Okay it’s probably better to not have a bottle of wine with lunch, with only a goats cheese salad, then go into a ‘Next’ outlet store and do a performance of Beyonce’s ‘Single Ladies’ song and dance that you learnt from Samuels gay friend Josh in a London club when trollied. Everyone stares at me in that place anyway and watches my every move when i shop, trying to figure out if they dare come up and talk to me…so there really was no need to make a ‘Watch me’ scene in such an extravagant manner. I felt tipsy and sort of on top of the World…so i thought i’d celebrate…by making a fool of myself in public and the stores just let me do it!! Why??
The moment i saunter in there with my piercing voice of Chlamydia that screeches across a cluttered room, is the moment that i should be politely asked to leave. However i get cheered on and before you know it ‘Beyonce’ is on in the background and i’m drunken singing and dancing to it through rails of half priced clothing for 15 year old girls and making them join in with every chorus. I had a merry circle of ‘Lovelies’ put their wedding finger up, wiggle it, shake their sweaty arse and shout ‘You should’ve put a riiiiiiing on it!’ I was accidentally making them be sober retards. I had an excuse. I was sauced up on wine in celebration. Luckily after eating a whole banofee pie…i sobered up quite quickly and bought 7 packs of over sized eyelashes. (Pout.)
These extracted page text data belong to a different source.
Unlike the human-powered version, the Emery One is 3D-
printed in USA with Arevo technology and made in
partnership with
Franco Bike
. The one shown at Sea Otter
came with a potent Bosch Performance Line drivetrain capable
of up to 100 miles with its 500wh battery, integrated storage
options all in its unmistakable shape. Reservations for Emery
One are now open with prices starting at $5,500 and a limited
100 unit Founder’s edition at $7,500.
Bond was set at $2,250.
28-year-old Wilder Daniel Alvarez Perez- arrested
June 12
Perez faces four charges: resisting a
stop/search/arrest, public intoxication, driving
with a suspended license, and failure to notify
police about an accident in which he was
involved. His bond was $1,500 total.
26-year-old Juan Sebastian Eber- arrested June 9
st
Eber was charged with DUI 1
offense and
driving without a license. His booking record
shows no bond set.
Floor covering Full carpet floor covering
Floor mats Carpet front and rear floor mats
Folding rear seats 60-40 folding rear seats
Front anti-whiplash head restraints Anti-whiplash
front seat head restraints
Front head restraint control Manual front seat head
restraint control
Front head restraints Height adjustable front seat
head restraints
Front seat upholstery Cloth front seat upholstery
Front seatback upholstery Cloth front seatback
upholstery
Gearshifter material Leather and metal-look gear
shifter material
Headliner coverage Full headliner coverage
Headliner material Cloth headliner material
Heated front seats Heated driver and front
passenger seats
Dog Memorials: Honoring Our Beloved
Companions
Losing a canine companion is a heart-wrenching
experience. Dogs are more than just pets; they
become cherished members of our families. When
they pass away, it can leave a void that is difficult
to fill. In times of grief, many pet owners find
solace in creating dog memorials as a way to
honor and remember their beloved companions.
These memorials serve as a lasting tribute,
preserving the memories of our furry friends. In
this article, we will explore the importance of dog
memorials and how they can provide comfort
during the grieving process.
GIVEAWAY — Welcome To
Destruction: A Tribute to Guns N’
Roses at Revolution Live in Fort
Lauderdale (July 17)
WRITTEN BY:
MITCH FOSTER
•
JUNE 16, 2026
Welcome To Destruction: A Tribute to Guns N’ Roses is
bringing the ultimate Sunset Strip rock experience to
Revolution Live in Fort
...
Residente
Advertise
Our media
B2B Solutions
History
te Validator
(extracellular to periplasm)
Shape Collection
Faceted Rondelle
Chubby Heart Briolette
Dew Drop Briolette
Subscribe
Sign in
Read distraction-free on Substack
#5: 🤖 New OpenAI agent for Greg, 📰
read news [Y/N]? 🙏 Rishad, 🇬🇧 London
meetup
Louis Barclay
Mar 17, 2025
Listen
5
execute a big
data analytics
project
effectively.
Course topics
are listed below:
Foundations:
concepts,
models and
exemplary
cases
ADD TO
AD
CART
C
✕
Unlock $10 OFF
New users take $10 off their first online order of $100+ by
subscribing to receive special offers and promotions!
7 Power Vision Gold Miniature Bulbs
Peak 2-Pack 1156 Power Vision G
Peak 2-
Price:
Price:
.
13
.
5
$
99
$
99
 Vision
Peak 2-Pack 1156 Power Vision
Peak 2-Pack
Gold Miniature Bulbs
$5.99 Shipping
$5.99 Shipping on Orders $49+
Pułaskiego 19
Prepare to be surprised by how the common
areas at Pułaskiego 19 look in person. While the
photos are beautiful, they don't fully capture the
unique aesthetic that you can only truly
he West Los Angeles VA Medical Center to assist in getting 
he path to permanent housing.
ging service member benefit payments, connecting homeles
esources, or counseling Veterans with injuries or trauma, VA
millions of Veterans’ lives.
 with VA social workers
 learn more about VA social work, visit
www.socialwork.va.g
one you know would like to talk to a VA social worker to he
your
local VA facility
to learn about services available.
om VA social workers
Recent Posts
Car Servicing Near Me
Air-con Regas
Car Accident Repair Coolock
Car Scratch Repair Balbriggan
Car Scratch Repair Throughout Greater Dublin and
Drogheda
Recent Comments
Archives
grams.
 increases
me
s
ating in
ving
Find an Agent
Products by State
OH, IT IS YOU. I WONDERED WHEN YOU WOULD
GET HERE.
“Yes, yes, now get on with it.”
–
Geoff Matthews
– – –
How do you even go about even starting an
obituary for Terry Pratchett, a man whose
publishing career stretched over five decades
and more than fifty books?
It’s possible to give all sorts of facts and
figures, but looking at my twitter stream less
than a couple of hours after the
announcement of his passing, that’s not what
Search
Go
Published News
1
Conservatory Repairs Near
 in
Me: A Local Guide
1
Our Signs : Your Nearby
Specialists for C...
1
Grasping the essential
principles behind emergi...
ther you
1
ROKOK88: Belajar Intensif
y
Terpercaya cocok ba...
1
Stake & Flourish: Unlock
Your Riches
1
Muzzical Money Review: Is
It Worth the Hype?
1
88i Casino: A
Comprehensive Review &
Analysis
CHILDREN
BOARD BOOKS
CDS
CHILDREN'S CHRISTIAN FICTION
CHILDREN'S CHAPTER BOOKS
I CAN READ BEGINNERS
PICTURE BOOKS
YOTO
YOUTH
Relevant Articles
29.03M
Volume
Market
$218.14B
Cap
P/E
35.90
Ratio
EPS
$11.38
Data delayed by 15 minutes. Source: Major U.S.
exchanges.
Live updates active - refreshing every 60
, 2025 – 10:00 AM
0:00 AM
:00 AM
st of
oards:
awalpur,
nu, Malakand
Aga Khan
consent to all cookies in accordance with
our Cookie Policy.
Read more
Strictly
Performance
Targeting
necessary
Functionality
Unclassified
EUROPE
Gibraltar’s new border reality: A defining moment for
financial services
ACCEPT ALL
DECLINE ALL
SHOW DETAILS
So today believe it or not i was in a fashion show. Yeah little me. I was asked to come join in the merriment and get my ‘strut’ on. I have actually attended a lot of fashion shows before. Yet i’ve never actually been IN one…so it was a little bit odd really. But i LOVED it. I only had 2 outfits to wear because they were doing some kind of ‘We got BBF Chrissie to come give us a strut’ thang and as soon as i walked back into the dressing area…it turned into MADNESS. There was all this rushing, spraying, clipping, sewing, pushing, pulling and frantic trying to walk in shoes 10 times to big for me!! I knew they were gonna put me in something odd, quirky but ‘Glamour puss’…as i guess it’s what i do now. But instead they put me in NO CLOTHES. Part of my outfit was actually painted on. I felt amazing, like i should probably be worshipped by all kinds of decent beings. My second outfit was a bit too ‘Willy Wonka/Porn’ though. Yet i did however get to hold a random pussy….(cat) with me on my walk, to ‘Can i have it like that?’ So it was all good in the hood. I then signed a few bit’s of paper, posed for perfect piccies and called a bunch of minors ‘Sexy Bitches.’ I’m quite kissy, kissy, touchy feely, if you ever get to meet me…and yes it is only because i’m trying to feel you up for free.
I’m bringing you all down with me, you dirty slags!!